● **OBJETIVO 1**: Recopila todas las filas que contengan la cadena "kern". Ten en cuenta las mayúsculas y minúsculas.

● **TEXTO DADO**:
────────────────────

Con Carlos I se volvió a una cierta normalidad parlamentaria. Aunque tarda 19 años en celebrar las primeras cortes que convoca, reúne éstas en 6 ocasiones, no obstante su frenética actividad internacional, que le lleva a enviar con frecuencia las cartas de convocatoria desde distintos puntos de Europa. En líneas generales, las Cortes del emperador Carlos se enmarcan en la línea de Fernando el Católico, de consolidación del poder real, aún a costa de la autonomía del Reino, con la complicidad de las clases dirigentes valencianas, que se veían favorecidas por la monarquía en sus propios intereses. Incluso los problemas que centran las Cortes fernandinas seguirán informando las asambleas parlamentarias de Carlos I. Sólo el problema morisco y el de la defensa de las costas del Reino serán cuestiones nuevas.

────────────────────

● **FILAS A USAR**:
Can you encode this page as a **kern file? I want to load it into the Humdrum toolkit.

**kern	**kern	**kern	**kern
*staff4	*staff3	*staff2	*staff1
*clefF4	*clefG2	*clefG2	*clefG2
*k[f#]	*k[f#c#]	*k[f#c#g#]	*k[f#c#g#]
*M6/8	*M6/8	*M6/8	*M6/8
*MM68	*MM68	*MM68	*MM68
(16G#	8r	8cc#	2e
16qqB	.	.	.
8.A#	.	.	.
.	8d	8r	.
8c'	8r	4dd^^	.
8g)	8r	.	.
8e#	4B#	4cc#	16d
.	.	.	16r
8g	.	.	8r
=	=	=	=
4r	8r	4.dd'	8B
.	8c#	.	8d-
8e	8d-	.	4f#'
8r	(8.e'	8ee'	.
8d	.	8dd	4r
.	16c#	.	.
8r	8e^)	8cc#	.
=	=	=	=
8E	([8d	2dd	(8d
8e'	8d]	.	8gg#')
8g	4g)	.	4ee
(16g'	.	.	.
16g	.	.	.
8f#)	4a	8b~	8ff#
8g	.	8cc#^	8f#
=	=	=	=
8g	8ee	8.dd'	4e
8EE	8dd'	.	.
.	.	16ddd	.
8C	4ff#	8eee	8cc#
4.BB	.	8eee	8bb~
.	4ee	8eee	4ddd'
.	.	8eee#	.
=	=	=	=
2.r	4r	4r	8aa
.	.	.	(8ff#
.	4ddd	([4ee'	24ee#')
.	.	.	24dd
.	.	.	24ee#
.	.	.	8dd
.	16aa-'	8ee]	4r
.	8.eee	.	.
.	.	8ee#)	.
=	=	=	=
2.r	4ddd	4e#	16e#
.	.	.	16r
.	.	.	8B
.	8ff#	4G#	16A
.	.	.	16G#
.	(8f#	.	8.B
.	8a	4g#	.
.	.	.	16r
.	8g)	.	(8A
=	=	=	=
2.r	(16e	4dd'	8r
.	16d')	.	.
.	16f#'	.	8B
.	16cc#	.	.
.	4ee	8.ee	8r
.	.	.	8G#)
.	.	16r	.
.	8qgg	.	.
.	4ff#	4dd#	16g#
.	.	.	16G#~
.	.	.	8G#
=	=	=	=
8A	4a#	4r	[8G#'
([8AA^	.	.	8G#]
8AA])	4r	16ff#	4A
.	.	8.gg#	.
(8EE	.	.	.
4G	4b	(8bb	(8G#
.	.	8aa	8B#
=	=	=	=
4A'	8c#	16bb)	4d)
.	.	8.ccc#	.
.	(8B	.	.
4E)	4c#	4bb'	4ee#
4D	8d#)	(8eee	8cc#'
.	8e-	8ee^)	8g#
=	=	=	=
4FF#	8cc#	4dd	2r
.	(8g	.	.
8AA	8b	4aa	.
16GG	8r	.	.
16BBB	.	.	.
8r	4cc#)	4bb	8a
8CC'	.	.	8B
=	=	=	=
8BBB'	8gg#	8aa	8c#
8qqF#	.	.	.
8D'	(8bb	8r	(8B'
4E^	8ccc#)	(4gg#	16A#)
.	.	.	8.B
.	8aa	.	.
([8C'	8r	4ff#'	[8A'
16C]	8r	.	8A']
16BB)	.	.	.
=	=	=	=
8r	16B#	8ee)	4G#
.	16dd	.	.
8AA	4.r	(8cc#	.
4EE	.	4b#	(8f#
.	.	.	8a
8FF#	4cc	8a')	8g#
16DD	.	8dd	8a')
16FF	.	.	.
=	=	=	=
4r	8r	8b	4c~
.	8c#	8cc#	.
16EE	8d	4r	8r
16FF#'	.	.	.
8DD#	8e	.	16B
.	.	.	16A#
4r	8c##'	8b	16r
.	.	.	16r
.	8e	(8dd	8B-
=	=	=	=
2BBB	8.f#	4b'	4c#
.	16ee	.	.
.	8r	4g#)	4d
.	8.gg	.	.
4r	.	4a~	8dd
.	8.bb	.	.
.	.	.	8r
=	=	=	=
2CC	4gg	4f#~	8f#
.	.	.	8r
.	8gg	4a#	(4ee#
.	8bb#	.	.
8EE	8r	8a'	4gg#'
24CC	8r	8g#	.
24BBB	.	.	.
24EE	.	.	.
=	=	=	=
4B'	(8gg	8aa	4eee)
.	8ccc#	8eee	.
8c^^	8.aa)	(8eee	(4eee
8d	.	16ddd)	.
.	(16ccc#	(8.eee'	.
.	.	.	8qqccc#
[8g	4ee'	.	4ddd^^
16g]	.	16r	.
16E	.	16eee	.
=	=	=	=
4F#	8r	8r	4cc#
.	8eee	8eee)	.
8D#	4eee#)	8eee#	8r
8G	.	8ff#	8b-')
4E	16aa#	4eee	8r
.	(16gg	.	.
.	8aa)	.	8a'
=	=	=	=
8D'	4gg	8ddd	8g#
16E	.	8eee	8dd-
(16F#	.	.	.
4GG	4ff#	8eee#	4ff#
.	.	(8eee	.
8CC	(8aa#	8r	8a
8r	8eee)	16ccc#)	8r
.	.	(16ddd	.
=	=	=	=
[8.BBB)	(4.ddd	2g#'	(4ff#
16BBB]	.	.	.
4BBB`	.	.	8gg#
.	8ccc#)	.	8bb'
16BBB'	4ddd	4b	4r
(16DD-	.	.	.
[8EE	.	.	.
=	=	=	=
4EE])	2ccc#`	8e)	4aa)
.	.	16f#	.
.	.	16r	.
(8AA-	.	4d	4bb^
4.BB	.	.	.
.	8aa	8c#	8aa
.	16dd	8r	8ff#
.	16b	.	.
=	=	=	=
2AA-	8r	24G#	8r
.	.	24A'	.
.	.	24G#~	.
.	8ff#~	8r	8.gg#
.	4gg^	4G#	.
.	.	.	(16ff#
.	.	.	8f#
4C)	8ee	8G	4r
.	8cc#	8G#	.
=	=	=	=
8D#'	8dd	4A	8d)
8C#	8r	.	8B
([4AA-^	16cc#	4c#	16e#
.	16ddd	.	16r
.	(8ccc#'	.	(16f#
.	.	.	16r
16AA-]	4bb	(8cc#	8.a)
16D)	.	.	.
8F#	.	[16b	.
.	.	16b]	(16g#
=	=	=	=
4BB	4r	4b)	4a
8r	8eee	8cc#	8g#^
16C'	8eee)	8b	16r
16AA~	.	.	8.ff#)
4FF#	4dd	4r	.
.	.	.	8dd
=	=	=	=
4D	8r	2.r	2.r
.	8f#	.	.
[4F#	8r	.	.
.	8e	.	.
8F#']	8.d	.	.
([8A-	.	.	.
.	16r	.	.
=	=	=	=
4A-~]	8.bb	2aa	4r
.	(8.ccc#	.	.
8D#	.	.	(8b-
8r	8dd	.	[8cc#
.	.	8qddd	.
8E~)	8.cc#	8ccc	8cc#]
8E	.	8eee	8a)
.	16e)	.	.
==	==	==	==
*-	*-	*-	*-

────────────────────

● **OBJETIVO 2**: Reescribe como lista breve el párrafo del texto sobre las Cortes de Carlos I que empieza con «Con Carlos I se volvió», sin perder sus datos principales.

● **SOLUCIÓN ESCRITA 1**:
Can you encode this page as a **kern file? I want to load it into the Humdrum toolkit.
**kern	**kern	**kern	**kern

● **SOLUCIÓN ESCRITA 2**:
- Con Carlos I se volvió a cierta normalidad parlamentaria.
- Tardó 19 años en celebrar las primeras cortes, pero las reunió en 6 ocasiones.
- Por su intensa actividad internacional, a menudo enviaba las cartas de convocatoria desde distintos puntos de Europa.
- Sus Cortes siguieron la línea de Fernando el Católico: consolidar el poder real, aun a costa de la autonomía del Reino.
- Contó con la complicidad de las clases dirigentes valencianas, a las que la monarquía favorecía en sus propios intereses.
- Los problemas de las Cortes fernandinas siguieron presentes en las asambleas de Carlos I.
- Solo el problema morisco y la defensa de las costas del Reino fueron cuestiones nuevas.